• **Extrait du document**:
----------------

Hanté par le 7 octobre, le kibboutz Holit tente de se reconstruire temporairement ailleurs

Après une année passée dans un hôtel près de la mer Morte, les habitants du kibboutz Holit ont déménagé dans un nouveau village au sein du kibboutz Revivim. Ils ne savent pas quand – ni si – ils rentreront chez eux

Sue Surkes est la journaliste spécialisée dans l'environnement du Times of Israel.

KIBBOUTZ REVIVIM — Le bruit des marteaux et des perceuses brise le silence de cette fin d’après-midi de dimanche dans le désert du Néguev – alors que des hommes, sur des échelles, montent des pergolas en bois devant les maisons qui viennent tout juste d’être construites les unes à côté des autres au kibboutz Revivim.

À l’extérieur de l’une d’elles, Dudu Turjeman remplit des pots de terre avant d’y ajouter des fleurs.

Son épouse Jude fait son apparition – avec entre les mains un plat de douceurs fourrées à la viande. Ce qui attire Muli Spector, une voisine qui habite de l’autre côté de la rue, ainsi que Libi Sherman et sa fillette de presque trois ans, Kesem, qui réside dans la maison d’à côté.

Alors qu’il est encore en plein déménagement, Dudu a encore une chose à faire (autre que le capuccino parfait qu’il a préparé pour la journaliste que je suis) sur sa liste des tâches de la journée : Assembler la chaise du bureau où son fils, Ofek, installera son ordinateur.

A la tombée de la nuit, tous les voisins prennent place à la table que la famille Turjeman a mise à l’extérieur.

« C’est le parlement de Jude », plaisante l’une des personnes présentes.

Quelques-unes des plus grandes maisons dans lesquelles les résidents du kibboutz Holit, à la frontière de Gaza, ont temporairement emménagé, au sein du kibboutz Revivim, dans le désert du Néguev, au sud d’Israël, le 3 novembre 2024. (Crédit : Sue Surkes/Times of Israel)

----------------

• **Données fournies**:
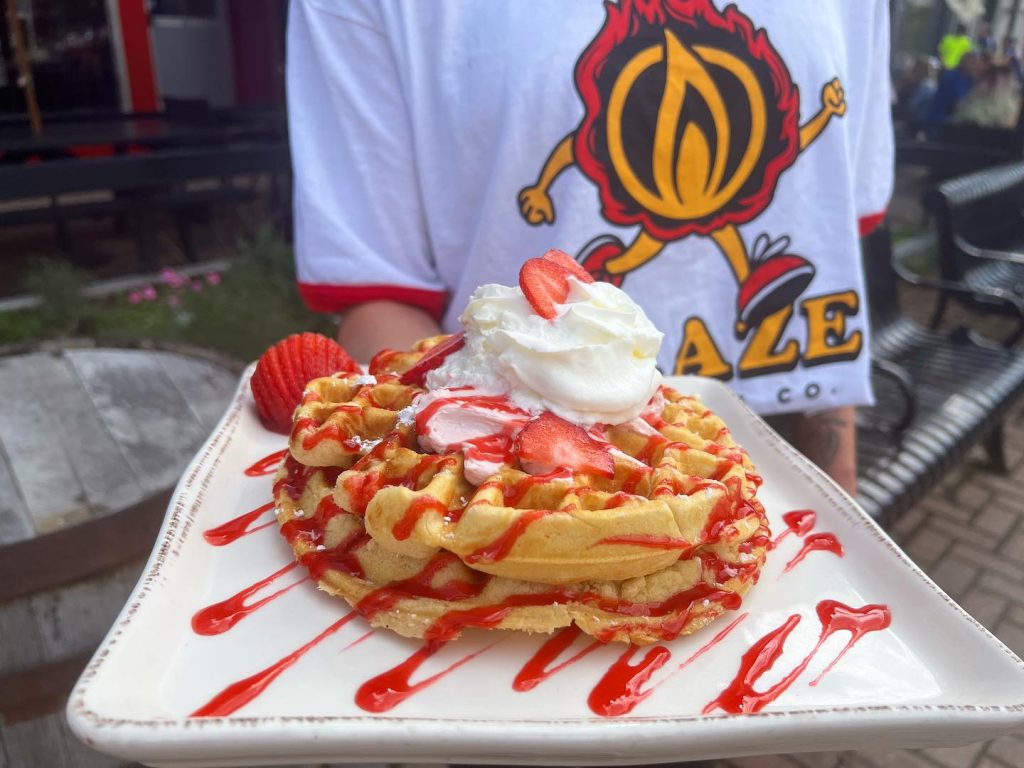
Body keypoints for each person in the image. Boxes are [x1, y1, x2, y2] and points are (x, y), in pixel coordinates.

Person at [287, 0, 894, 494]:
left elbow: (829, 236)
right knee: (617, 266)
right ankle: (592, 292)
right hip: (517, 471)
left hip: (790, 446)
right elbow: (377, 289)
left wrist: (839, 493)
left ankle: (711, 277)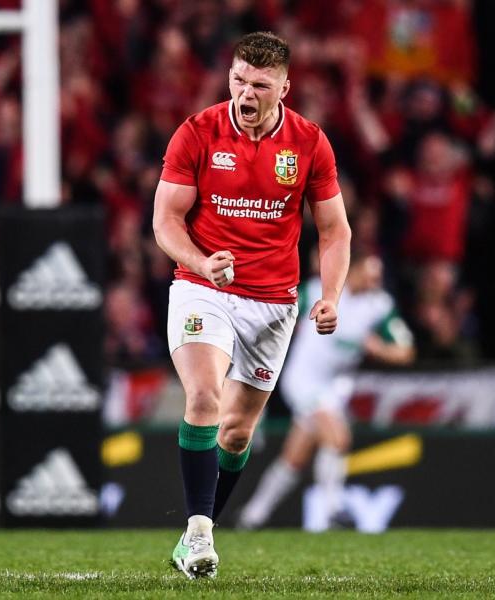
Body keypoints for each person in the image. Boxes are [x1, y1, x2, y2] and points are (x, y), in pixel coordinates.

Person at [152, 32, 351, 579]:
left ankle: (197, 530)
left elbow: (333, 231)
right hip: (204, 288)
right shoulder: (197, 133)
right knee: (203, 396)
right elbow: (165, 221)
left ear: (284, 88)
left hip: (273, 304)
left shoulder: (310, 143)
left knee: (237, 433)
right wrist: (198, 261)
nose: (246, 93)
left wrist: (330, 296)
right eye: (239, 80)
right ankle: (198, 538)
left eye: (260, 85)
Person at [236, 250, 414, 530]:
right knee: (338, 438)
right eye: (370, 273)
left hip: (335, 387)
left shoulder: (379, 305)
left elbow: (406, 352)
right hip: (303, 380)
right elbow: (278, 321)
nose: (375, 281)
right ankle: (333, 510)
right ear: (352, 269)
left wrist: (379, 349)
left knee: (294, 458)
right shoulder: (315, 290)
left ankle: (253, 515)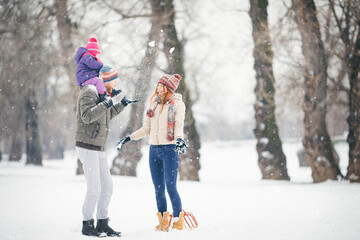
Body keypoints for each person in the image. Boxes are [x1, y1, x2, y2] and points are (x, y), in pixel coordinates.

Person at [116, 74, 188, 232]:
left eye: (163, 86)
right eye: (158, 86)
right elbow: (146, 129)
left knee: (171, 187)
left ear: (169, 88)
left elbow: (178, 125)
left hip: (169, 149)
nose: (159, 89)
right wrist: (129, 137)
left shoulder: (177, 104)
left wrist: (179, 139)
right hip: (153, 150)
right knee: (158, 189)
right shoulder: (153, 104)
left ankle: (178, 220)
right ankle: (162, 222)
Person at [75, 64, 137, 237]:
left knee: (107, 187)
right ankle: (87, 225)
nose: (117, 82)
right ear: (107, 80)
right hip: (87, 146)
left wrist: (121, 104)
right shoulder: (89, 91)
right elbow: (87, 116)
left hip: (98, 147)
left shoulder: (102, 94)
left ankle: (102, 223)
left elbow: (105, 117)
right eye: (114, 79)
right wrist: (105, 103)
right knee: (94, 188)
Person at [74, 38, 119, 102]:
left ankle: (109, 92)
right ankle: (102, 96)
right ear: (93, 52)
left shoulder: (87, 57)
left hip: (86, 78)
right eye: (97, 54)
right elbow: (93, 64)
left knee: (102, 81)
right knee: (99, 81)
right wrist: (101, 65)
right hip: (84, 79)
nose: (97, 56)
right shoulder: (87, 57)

----------------

• **Consigne 1**:
Répondez brièvement à partir de l'article sur le kibboutz Holit.
(a) Où les habitants du kibboutz Holit ont-ils vécu pendant une année avant leur déménagement ?
(b) Que fait Dudu Turjeman à l'extérieur de l'une des maisons ?
(c) Quel meuble Dudu doit-il encore assembler dans la journée ?
• **Consigne 2**: Extrayez de l'article sur le kibboutz Holit tout ce qui va de « Son épouse Jude » jusqu'à « mise à l’extérieur. », sans rien modifier.
Les enregistrements ne sont pas utiles pour ce travail.

• **Corrigé 1**:
(a) Dans un hôtel près de la mer Morte.
(b) Il remplit des pots de terre avant d'y ajouter des fleurs.
(c) La chaise du bureau où son fils, Ofek, installera son ordinateur.

• **Corrigé 2**:
Son épouse Jude fait son apparition – avec entre les mains un plat de douceurs fourrées à la viande. Ce qui attire Muli Spector, une voisine qui habite de l’autre côté de la rue, ainsi que Libi Sherman et sa fillette de presque trois ans, Kesem, qui réside dans la maison d’à côté.

Alors qu’il est encore en plein déménagement, Dudu a encore une chose à faire (autre que le capuccino parfait qu’il a préparé pour la journaliste que je suis) sur sa liste des tâches de la journée : Assembler la chaise du bureau où son fils, Ofek, installera son ordinateur.

A la tombée de la nuit, tous les voisins prennent place à la table que la famille Turjeman a mise à l’extérieur.